NVIDIA Treiber zu durchstoebern, zumal die fuer viele Dinge

und Probleme dieser Art eine Antwort parat haelt. ;] 

Ansonsten, editiere /etc/X11/XF86Config mit dem Lieblingseditor

Deiner Wahl und ersetze da den Standard X Treiber fuer Nvidia "nv"

durch "nvidia". Ebenfalls waere es ratsam, das "glx" Modul in

besagter Config zu aktivieren. Anschliessend noch den Befehl

"opengl-update nvidia ", und der X Server sollte nun die Nvidia

Treiber verwenden.

Zu deinem Compilierungsabbruch: Bist Du noch im Besitz deiner

Kernel Sourcen? Mir scheint, dass dein System nicht weiss, fuer

welchen Kernel er das Nvidia Modul bauen soll.

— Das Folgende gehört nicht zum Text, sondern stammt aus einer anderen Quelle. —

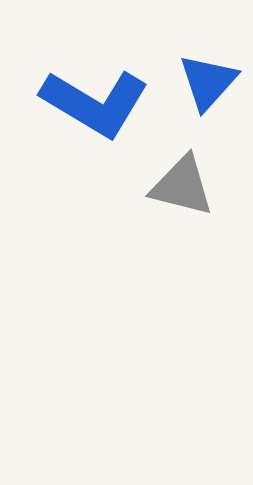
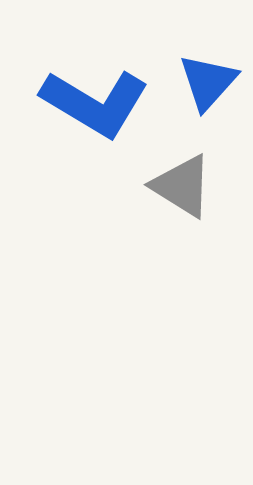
gray triangle: rotated 18 degrees clockwise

Just my 2 cents..  :Rolling Eyes: 

Gruss,

tobias

----------

## viz

ps: weiss nicht, ob dieses opengl-update nvidia wirklich noetig ist,

zumal man ja die Nvidia Treiber ja bereits in der XF86Config angibt..

ich lasse mich gerne eines besseren belehren.   :Surprised: 

 *Quote:*   

> 
> 
> ...dein System nicht weiss, fuer
> 
> welchen Kernel er...
> ...

 

s/er/es/

:]

----------

## format c:

Hi Deever

Ich weiss jetzt nicht, wie es bei dir mit grsecure aussieht. Aber ich bekomme diese Fehlermeldung, wenn ich die Nvidia-Treiber bei einem kernel mit aktiviertem grsecure installiere und dann X versuche zu starten.

Leider ist es mir bisher noch nicht gelungen, das zu Lösen. Ich habe so einen kernel, wenn ich die Nvidia-Treiber nutzen will, und einen, wenn ich grsecure nutze.

Beides zusammen habe ich trotz Spielens mit den grsecure Optionen noch nicht hinbekommen. Ich probiere es immer wieder mal. Vielleicht gibt es da neben den Kerneloptionen noch weitere Konfigurationsmöglichkeiten, aber die habe ich bisher noch nicht genutzt. Bin aber z.Z. dabei mich weiter in grsecure einzulesen. Ist ganz schön komplex das Biest.

Falls du bei sonst gleicher Konfiguration einen neuen kernel ohne grsecure compilerst, würde mich das Ergebnis brennend interessieren. (Hast du zufällig auch über 960 MB RAM ?)

mfg

----------

## mglauche

hast du noch den kernel unter /usr/src/linux/ ?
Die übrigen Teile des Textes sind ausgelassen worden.